No one’s coming to save me.

No one is coming to protect me.

All I have is myself. I need to remember that.

I pull the bike to a stop in front of Seb’s house, jumping off it and walking it quickly to the back.

I find a spot, concealing it as best I can behind the bushes that line his backyard, before racing back to the steps.

My footfalls are heavy as I jog up the stairs, the floodlight coming on above my head and illuminating me like a dancer on Broadway.

Exactly what I don’t fucking need right now.

I’m positive I wasn’t followed, and doubled back ten times before giving in and racing into his neighborhood. Do I think Camden will come after me?

Yes.

Not to punish me, not to drag me back kicking and screaming. No, Camden will come in like a storm, silent and inevitable, wrecking everything in his path just to look me in the eye and ask why. And the worst part of it all? I don’t have an answer.

But I’m not his.

I’m mine.

“Sebastian?” I say as I lock the door behind me and creep into his living room.

“Oh fuck me sideways, Saige! I thought you were someone with nefarious intentions!”

“So you thought you’d what? Pummel them to death in fuzzy slippers, a silk bathrobe, and a, what are you even holding? Oh god, please tell me that’s not . . .”

“Tommy.”

“Put Tommy away. I don’t need to see your toys. Wait, how the fuck does that thing fit?”

“Thought you didn’t want the details, ladybug?”

“You’re right, I don’t, I’m delirious right now.”

“It’s not that I’m not happy to see you, but you look like shit. Too many drinks with your new friends?”

“Something like that . . .”

“Well, thank fuck Wally already left, he was into some freaky shit. You do not want to know where he wanted to stick it.”

“Seb . . .” I say, exasperated as I collapse onto his couch.

“My fucking dimples, Saige. My dimples.” I pop back up, my eyes squinting at him. “Oh, you heard me correctly, he wanted to fuck my dimples.”

“I’m assuming you kicked him out?”

“Oh, no, honey, we tried it. I do not get what all the fuss is about, but I’m not about to yuck someone’s yum. Don’t knock it till you try it! Anyway, you look like you’ve been hit by a freight train and then left to rot in the sun.”

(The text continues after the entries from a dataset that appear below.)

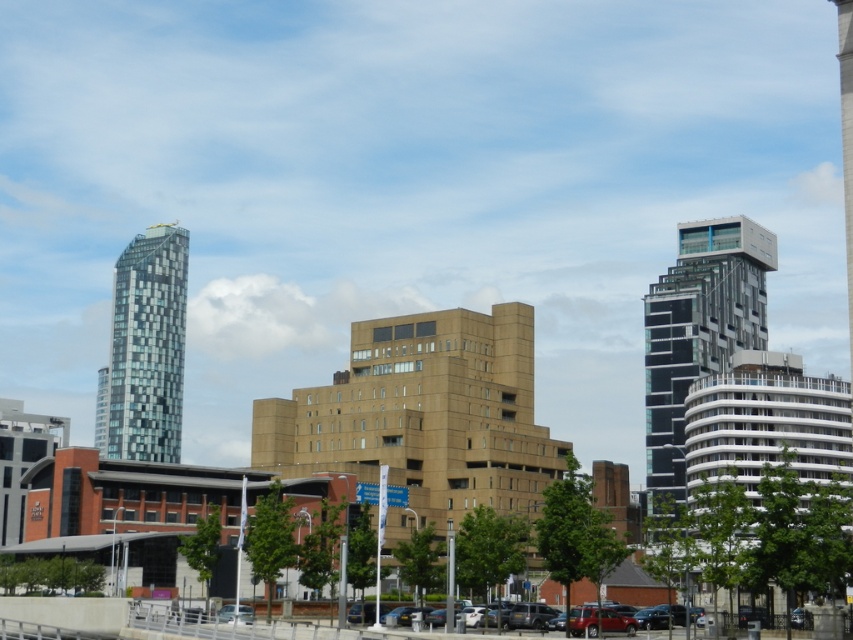
Does brown concrete building at center have a greater width compared to black glass tower at right?

Indeed, brown concrete building at center has a greater width compared to black glass tower at right.

Is brown concrete building at center shorter than black glass tower at right?

Indeed, brown concrete building at center has a lesser height compared to black glass tower at right.

The image size is (853, 640). Describe the element at coordinates (424, 413) in the screenshot. I see `brown concrete building at center` at that location.

Identify the location of brown concrete building at center. The width and height of the screenshot is (853, 640). (424, 413).

Looking at this image, who is more forward, (137, 250) or (645, 618)?

Point (645, 618) is more forward.

From the picture: Does glass mosaic tower at left appear under matte red car at lower center?

Incorrect, glass mosaic tower at left is not positioned below matte red car at lower center.

Which is in front, point (183, 310) or point (622, 612)?

Point (622, 612) is more forward.

What are the coordinates of `glass mosaic tower at left` in the screenshot? It's located at (144, 349).

Measure the distance between matte red car at lower center and metallic silver car at lower center.

The distance of matte red car at lower center from metallic silver car at lower center is 11.69 meters.

Find the location of a particular element. matte red car at lower center is located at coordinates (646, 616).

Which is in front, point (434, 624) or point (247, 620)?

Positioned in front is point (247, 620).

In order to click on matte red car at lower center in this screenshot , I will do `click(646, 616)`.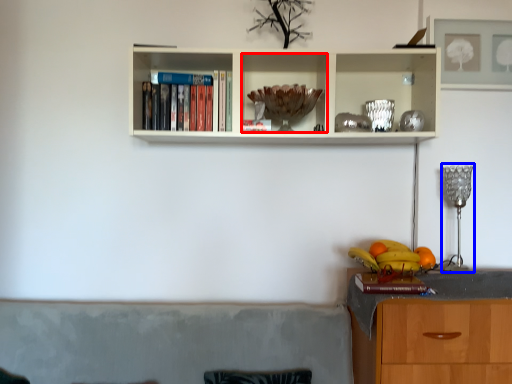
Question: Which object appears closest to the camera in this image, cabinet (highlighted by a red box) or lamp (highlighted by a blue box)?

Choices:
 (A) cabinet
 (B) lamp

Answer: (A)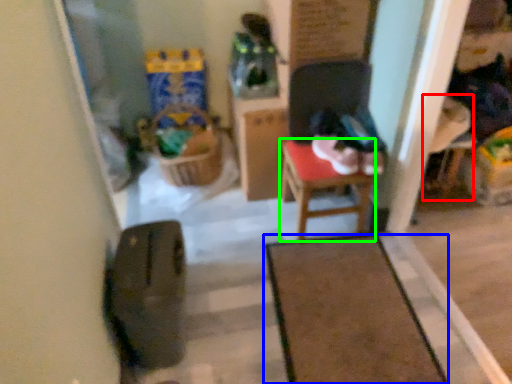
Question: Estimate the real-world distances between objects in this image. Which object is closer to armchair (highlighted by a red box), furniture (highlighted by a blue box) or table (highlighted by a green box)?

Choices:
 (A) furniture
 (B) table

Answer: (B)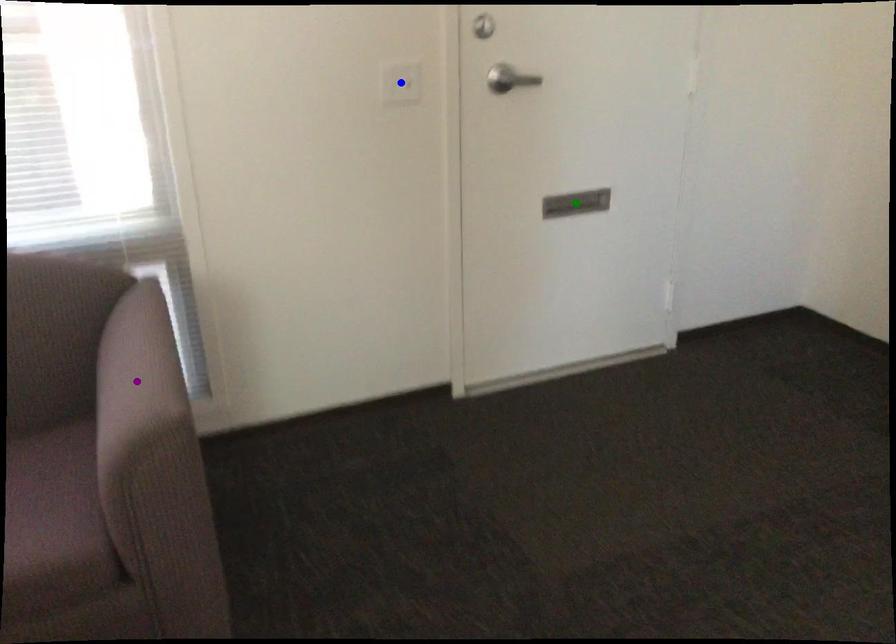
Order these from farthest to nearest:
1. blue point
2. green point
3. purple point

1. green point
2. blue point
3. purple point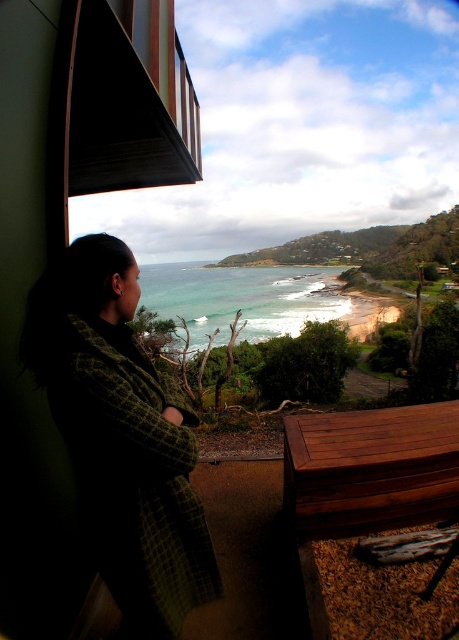
Does rustic wood balcony at upper left appear on the left side of green water at center?

In fact, rustic wood balcony at upper left is to the right of green water at center.

Which is above, rustic wood balcony at upper left or green water at center?

green water at center is higher up.

The width and height of the screenshot is (459, 640). What do you see at coordinates (130, 99) in the screenshot?
I see `rustic wood balcony at upper left` at bounding box center [130, 99].

I want to click on rustic wood balcony at upper left, so click(130, 99).

Between green checkered coat at left and rustic wood balcony at upper left, which one has less height?

green checkered coat at left is shorter.

Is green checkered coat at left smaller than rustic wood balcony at upper left?

Indeed, green checkered coat at left has a smaller size compared to rustic wood balcony at upper left.

Between point (141, 460) and point (84, 49), which one is positioned behind?

The point (84, 49) is behind.

What are the coordinates of `green checkered coat at left` in the screenshot? It's located at (122, 436).

Where is `green checkered coat at left`? green checkered coat at left is located at coordinates (122, 436).

Can you confirm if green checkered coat at left is positioned to the left of green water at center?

In fact, green checkered coat at left is to the right of green water at center.

Does point (102, 380) come behind point (251, 316)?

That is False.

Where is `green checkered coat at left`? Image resolution: width=459 pixels, height=640 pixels. green checkered coat at left is located at coordinates (122, 436).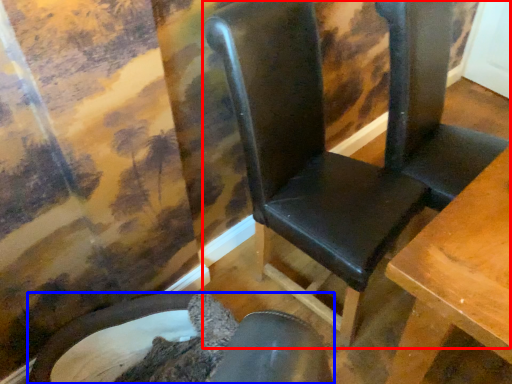
Question: Which object appears closest to the camera in this image, chair (highlighted by a red box) or chair (highlighted by a blue box)?

Choices:
 (A) chair
 (B) chair

Answer: (A)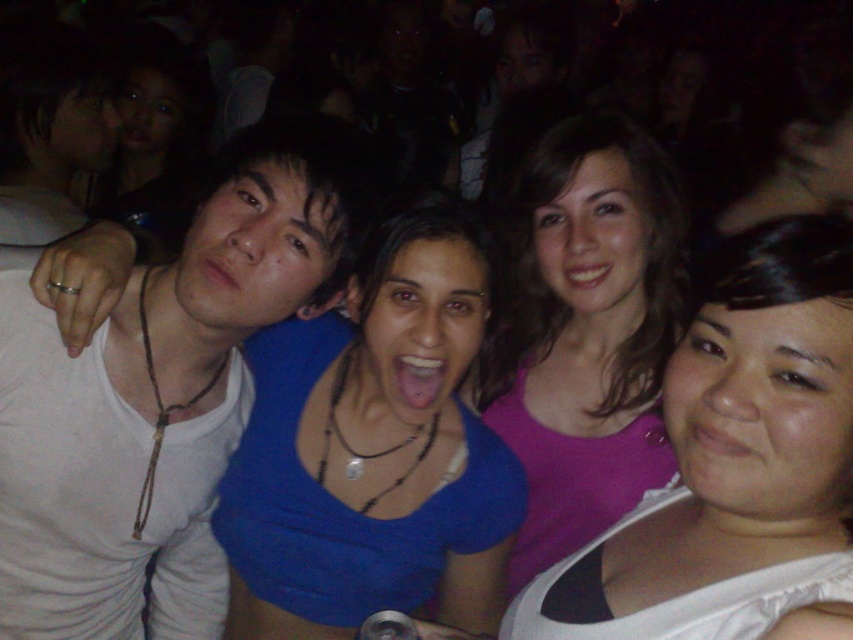
Question: Is blue fabric top at center below pink matte tank top at center?

Choices:
 (A) no
 (B) yes

Answer: (A)

Question: Does white matte tank top at left appear on the right side of purple matte tank top at center?

Choices:
 (A) no
 (B) yes

Answer: (A)

Question: Which object appears farthest from the camera in this image?

Choices:
 (A) white matte tank top at left
 (B) blue fabric top at center
 (C) pink matte tank top at center

Answer: (B)

Question: Which object is farther from the camera taking this photo?

Choices:
 (A) white matte tank top at left
 (B) pink matte tank top at center
 (C) blue fabric top at center

Answer: (C)

Question: Estimate the real-world distances between objects in this image. Which object is closer to the blue fabric top at center?

Choices:
 (A) pink matte tank top at center
 (B) purple matte tank top at center

Answer: (B)

Question: Is the position of white matte tank top at left less distant than that of pink matte tank top at center?

Choices:
 (A) yes
 (B) no

Answer: (B)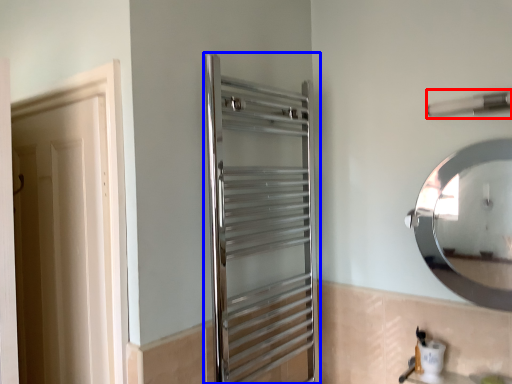
Question: Which object is closer to the camera taking this photo, towel bar (highlighted by a red box) or screen door (highlighted by a blue box)?

Choices:
 (A) towel bar
 (B) screen door

Answer: (B)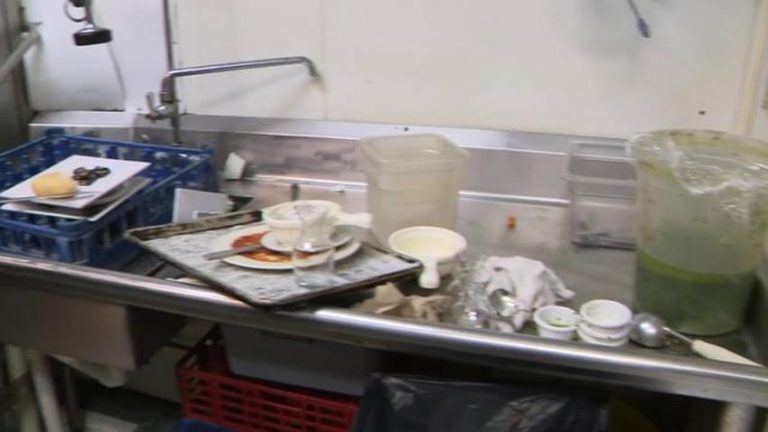
Where is `wall`? The width and height of the screenshot is (768, 432). wall is located at coordinates (535, 68).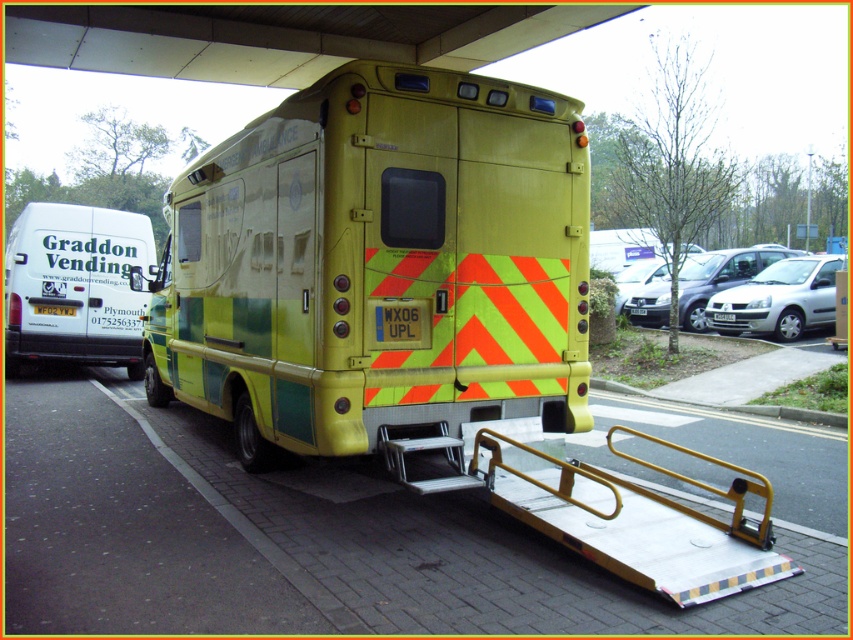
You are standing at a distance and want to read the text on the yellow plastic license plate at rear of the ambulance. Can you read the text clearly from your current position?

The yellow plastic license plate at rear is 15.36 meters away from the viewer, so it might be difficult to read the text clearly from that distance unless you have a visual aid like binoculars.

You are a maintenance worker needing to reach both the yellow plastic license plate at rear and the yellow reflective plate at rear on the ambulance. If your ladder is 2 meters long, can you safely place it between them to access both plates without moving the ladder?

The distance between the yellow plastic license plate at rear and the yellow reflective plate at rear is 2.04 meters. Since the ladder is only 2 meters long, it is 4 centimeters too short to span the gap between them. You will need a longer ladder to safely reach both plates.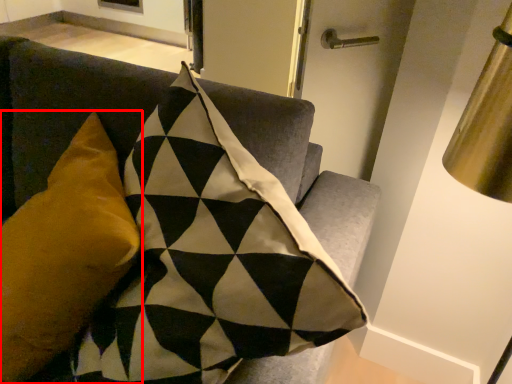
Question: From the image's perspective, where is pillow (annotated by the red box) located relative to furniture?

Choices:
 (A) above
 (B) below

Answer: (A)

“You’re so nice to me. I literally just escaped the Heathen’s hell house, and I get here and you’re talking about how Dennis fucked your dimples, with a gigantic dildo in your hand.”

“Wally.”

“What?”

“Wally fucked my dimples.”

“Jesus Christ, Sebastian! Let me sleep, I’m feeling a bit crazy right now.” Seb takes a seat at my feet, pulling them onto his lap.

“Well, lucky for you, your underpaid therapist is sitting directly across from you. Spill the beans. Is it Camden?”

“It’s everything.”

“Well that sounds miserable. You fucked him, and it got you all twisted up inside, huh? Goddamn cocks, always rearranging our heads when all we want is for them to rearrange our guts. But for real, start talking or I won’t let you sleep.”

I spend the next hour laying it all out for Sebastian, going over most of the details before falling asleep. I should feel better, I should feel free, but there’s this piece of me that is yearning, missing, calling me back somewhere I know I don’t belong.